Work required:
Extract every line in the listing below that contains the string "seashore".

— START Items —

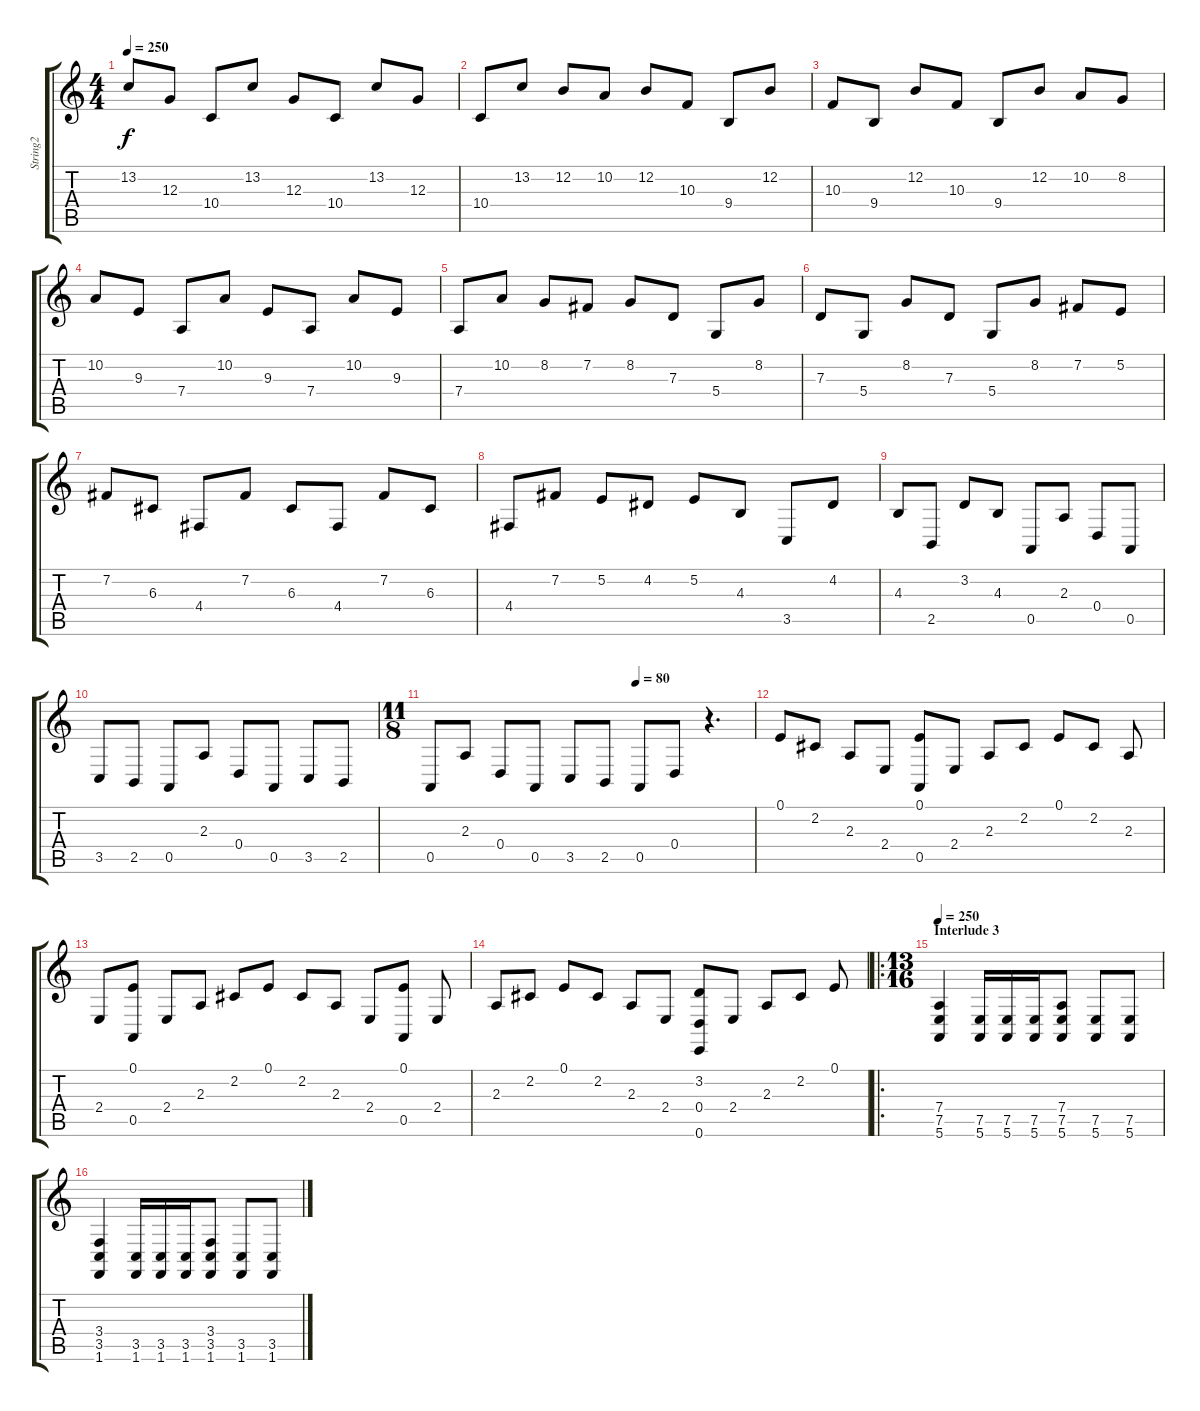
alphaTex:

\track ("String2" "String2") {instrument stringensemble2}
\staff {score tabs}
\tuning (E4 B3 G3 D3 A2 E2) {hide}
\ts (4 4)
\tempo 250
\clef g2
\ks c
13.2.8{dy f} 12.3.8 10.4.8 13.2.8 12.3.8 10.4.8 13.2.8 12.3.8 |
10.4.8 13.2.8 12.2.8 10.2.8 12.2.8 10.3.8 9.4.8 12.2.8 |
10.3.8 9.4.8 12.2.8 10.3.8 9.4.8 12.2.8 10.2.8 8.2.8 |
10.2.8 9.3.8 7.4.8 10.2.8 9.3.8 7.4.8 10.2.8 9.3.8 |
7.4.8 10.2.8 8.2.8 7.2.8 8.2.8 7.3.8 5.4.8 8.2.8 |
7.3.8 5.4.8 8.2.8 7.3.8 5.4.8 8.2.8 7.2.8 5.2.8 |
7.2.8 6.3.8 4.4.8 7.2.8 6.3.8 4.4.8 7.2.8 6.3.8 |
4.4.8 7.2.8 5.2.8 4.2.8 5.2.8 4.3.8 3.5.8 4.2.8 |
4.3.8 2.5.8 3.2.8 4.3.8 0.5.8 2.3.8 0.4.8 0.5.8 |
3.5.8 2.5.8 0.5.8 2.3.8 0.4.8 0.5.8 3.5.8 2.5.8 |
\ts (11 8)
\tempo (80 0.6363636363636364)
0.5.8 2.3.8 0.4.8 0.5.8 3.5.8 2.5.8 0.5.8 0.4.8 r.4{d} |
0.1.8 2.2.8 2.3.8 2.4.8 (0.1 0.5).8 2.4.8 2.3.8 2.2.8 0.1.8 2.2.8 2.3.8 |
2.4.8 (0.1 0.5).8 2.4.8 2.3.8 2.2.8 0.1.8 2.2.8 2.3.8 2.4.8 (0.1 0.5).8 2.4.8 |
2.3.8 2.2.8 0.1.8 2.2.8 2.3.8 2.4.8 (3.2 0.4 0.6).8 2.4.8 2.3.8 2.2.8 0.1.8 |
\ro
\ts (13 16)
\section ("" "Interlude 3")
\tempo 200
\tempo 250
(7.4 7.5 5.6).4 (7.5 5.6).16 (7.5 5.6).16 (7.5 5.6).16 (7.4 7.5 5.6).8 (7.5 5.6).8 (7.5 5.6).8 |
(3.4 3.5 1.6).4 (3.5 1.6).16 (3.5 1.6).16 (3.5 1.6).16 (3.4 3.5 1.6).8 (3.5 1.6).8 (3.5 1.6).8
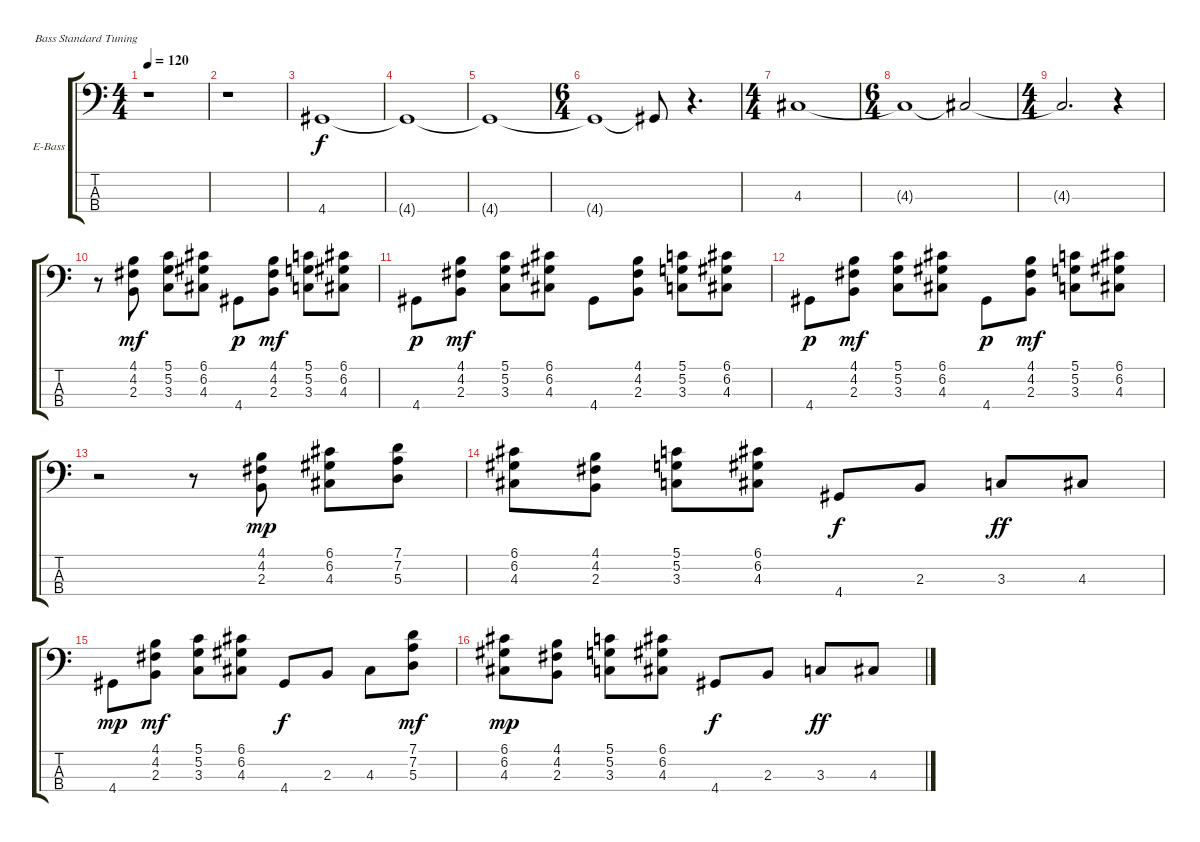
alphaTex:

\bracketExtendMode groupsimilarinstruments
\firstSystemTrackNameOrientation horizontal
\otherSystemsTrackNameOrientation horizontal
\track ("Turbo Bass" "E-Bass") {instrument slapbass1}
\staff {score tabs}
\tuning (G2 D2 A1 E1)
\ts (4 4)
\tempo 120
\clef f4
\ks c
r.1{dy f instrument slapbass1} |
r.1 |
4.4.1 |
4.4{t}.1 |
4.4{t}.1 |
\ts (6 4)
4.4{t}.1 4.4{t}.8 r.4{d} |
\ts (4 4)
4.3.1 |
\ts (6 4)
4.3{t}.1 4.3{t}.2 |
\ts (4 4)
4.3{t}.2{d} r.4 |
r.8 (4.1 4.2 2.3).8{dy mf} (5.1 5.2 3.3).8 (6.1 6.2 4.3).8 4.4.8{dy p} (4.1 4.2 2.3).8{dy mf} (5.1 5.2 3.3).8 (6.1 6.2 4.3).8 |
4.4.8{dy p} (4.1 4.2 2.3).8{dy mf} (5.1 5.2 3.3).8 (6.1 6.2 4.3).8 4.4.8 (4.1 4.2 2.3).8 (5.1 5.2 3.3).8 (6.1 6.2 4.3).8 |
4.4.8{dy p} (4.1 4.2 2.3).8{dy mf} (5.1 5.2 3.3).8 (6.1 6.2 4.3).8 4.4.8{dy p} (4.1 4.2 2.3).8{dy mf} (5.1 5.2 3.3).8 (6.1 6.2 4.3).8 |
r.2 r.8 (4.1 4.2 2.3).8{dy mp} (6.1 6.2 4.3).8 (7.1 7.2 5.3).8 |
(6.1 6.2 4.3).8 (4.1 4.2 2.3).8 (5.1 5.2 3.3).8 (6.1 6.2 4.3).8 4.4.8{dy f} 2.3.8 3.3.8{dy ff} 4.3.8 |
4.4.8{dy mp} (4.1 4.2 2.3).8{dy mf} (5.1 5.2 3.3).8 (6.1 6.2 4.3).8 4.4.8{dy f} 2.3.8 4.3.8 (7.1 7.2 5.3).8{dy mf} |
(6.1 6.2 4.3).8{dy mp} (4.1 4.2 2.3).8 (5.1 5.2 3.3).8 (6.1 6.2 4.3).8 4.4.8{dy f} 2.3.8 3.3.8{dy ff} 4.3.8
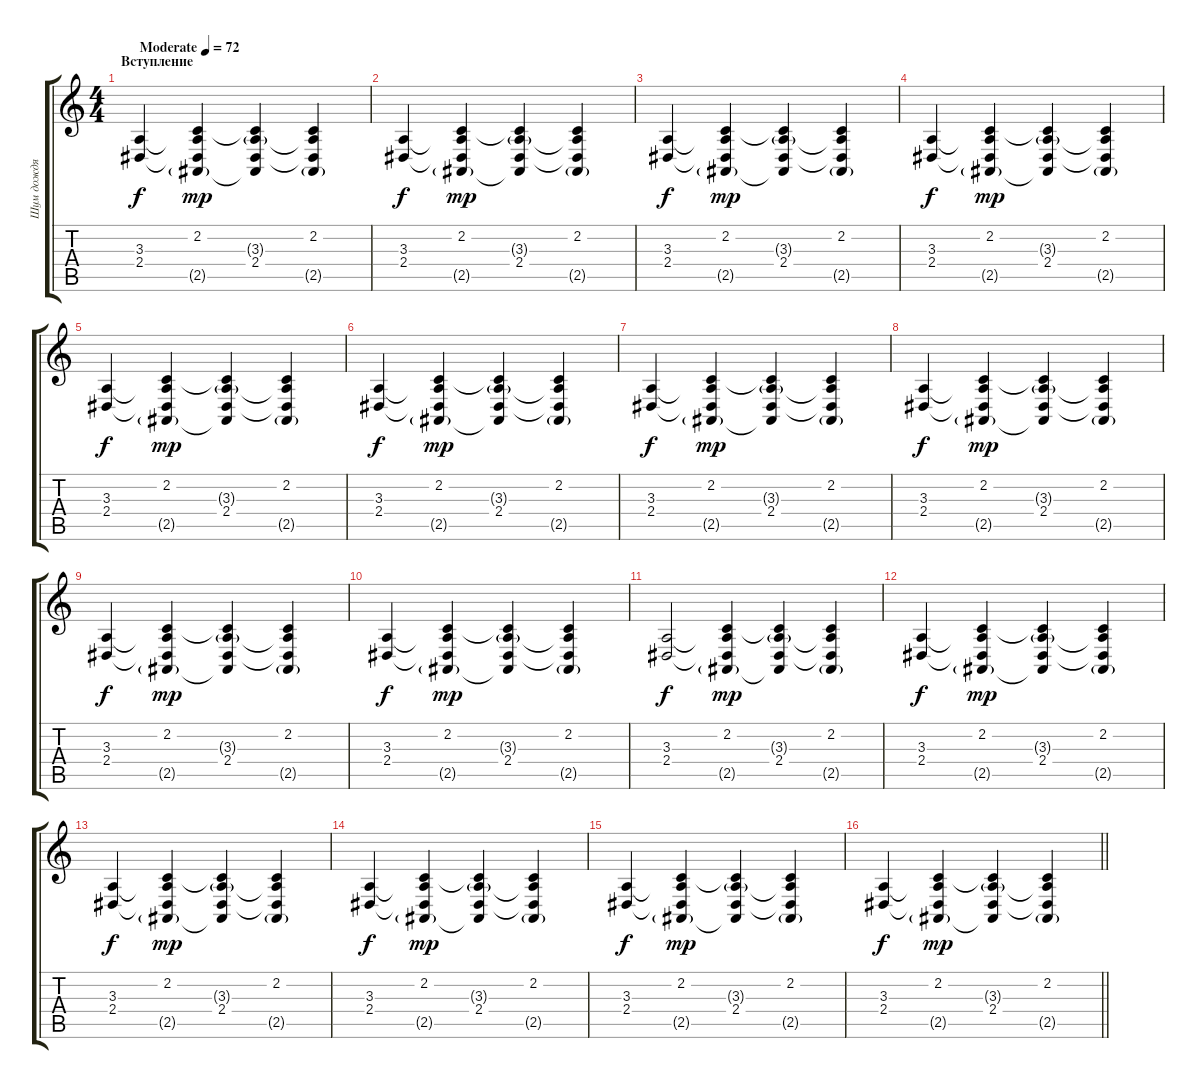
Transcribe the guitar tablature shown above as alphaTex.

\track ("Шум дождя" "Шум дождя") {instrument seashore}
\staff {score tabs}
\tuning (Eb4 Bb3 Gb3 Db3 Ab2 Eb2) {hide}
\ts (4 4)
\section ("" "Вступление")
\tempo (72 "Moderate")
\clef g2
\ks c
(3.3 2.4).4{dy f instrument seashore} (2.2 3.3{t} 2.4{t} 2.5{g}).4{dy mp} (2.2{t} 3.3{g} 2.4 2.5{t}).4 (2.2 3.3{t} 2.4{t} 2.5{g}).4 |
(3.3 2.4).4{dy f} (2.2 3.3{t} 2.4{t} 2.5{g}).4{dy mp} (2.2{t} 3.3{g} 2.4 2.5{t}).4 (2.2 3.3{t} 2.4{t} 2.5{g}).4 |
(3.3 2.4).4{dy f} (2.2 3.3{t} 2.4{t} 2.5{g}).4{dy mp} (2.2{t} 3.3{g} 2.4 2.5{t}).4 (2.2 3.3{t} 2.4{t} 2.5{g}).4 |
(3.3 2.4).4{dy f} (2.2 3.3{t} 2.4{t} 2.5{g}).4{dy mp} (2.2{t} 3.3{g} 2.4 2.5{t}).4 (2.2 3.3{t} 2.4{t} 2.5{g}).4 |
(3.3 2.4).4{dy f} (2.2 3.3{t} 2.4{t} 2.5{g}).4{dy mp} (2.2{t} 3.3{g} 2.4 2.5{t}).4 (2.2 3.3{t} 2.4{t} 2.5{g}).4 |
(3.3 2.4).4{dy f} (2.2 3.3{t} 2.4{t} 2.5{g}).4{dy mp} (2.2{t} 3.3{g} 2.4 2.5{t}).4 (2.2 3.3{t} 2.4{t} 2.5{g}).4 |
(3.3 2.4).4{dy f} (2.2 3.3{t} 2.4{t} 2.5{g}).4{dy mp} (2.2{t} 3.3{g} 2.4 2.5{t}).4 (2.2 3.3{t} 2.4{t} 2.5{g}).4 |
(3.3 2.4).4{dy f} (2.2 3.3{t} 2.4{t} 2.5{g}).4{dy mp} (2.2{t} 3.3{g} 2.4 2.5{t}).4 (2.2 3.3{t} 2.4{t} 2.5{g}).4 |
(3.3 2.4).4{dy f} (2.2 3.3{t} 2.4{t} 2.5{g}).4{dy mp} (2.2{t} 3.3{g} 2.4 2.5{t}).4 (2.2 3.3{t} 2.4{t} 2.5{g}).4 |
(3.3 2.4).4{dy f} (2.2 3.3{t} 2.4{t} 2.5{g}).4{dy mp} (2.2{t} 3.3{g} 2.4 2.5{t}).4 (2.2 3.3{t} 2.4{t} 2.5{g}).4 |
(3.3 2.4).2{dy f} (2.2 3.3{t} 2.4{t} 2.5{g}).4{dy mp} (2.2{t} 3.3{g} 2.4 2.5{t}).4 (2.2 3.3{t} 2.4{t} 2.5{g}).4 |
(3.3 2.4).4{dy f} (2.2 3.3{t} 2.4{t} 2.5{g}).4{dy mp} (2.2{t} 3.3{g} 2.4 2.5{t}).4 (2.2 3.3{t} 2.4{t} 2.5{g}).4 |
(3.3 2.4).4{dy f} (2.2 3.3{t} 2.4{t} 2.5{g}).4{dy mp} (2.2{t} 3.3{g} 2.4 2.5{t}).4 (2.2 3.3{t} 2.4{t} 2.5{g}).4 |
(3.3 2.4).4{dy f} (2.2 3.3{t} 2.4{t} 2.5{g}).4{dy mp} (2.2{t} 3.3{g} 2.4 2.5{t}).4 (2.2 3.3{t} 2.4{t} 2.5{g}).4 |
(3.3 2.4).4{dy f} (2.2 3.3{t} 2.4{t} 2.5{g}).4{dy mp} (2.2{t} 3.3{g} 2.4 2.5{t}).4 (2.2 3.3{t} 2.4{t} 2.5{g}).4 |
\barLineRight lightlight
(3.3 2.4).4{dy f} (2.2 3.3{t} 2.4{t} 2.5{g}).4{dy mp} (2.2{t} 3.3{g} 2.4 2.5{t}).4 (2.2 3.3{t} 2.4{t} 2.5{g}).4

— END Items —

Final result:
\track ("Шум дождя" "Шум дождя") {instrument seashore}
(3.3 2.4).4{dy f instrument seashore} (2.2 3.3{t} 2.4{t} 2.5{g}).4{dy mp} (2.2{t} 3.3{g} 2.4 2.5{t}).4 (2.2 3.3{t} 2.4{t} 2.5{g}).4 |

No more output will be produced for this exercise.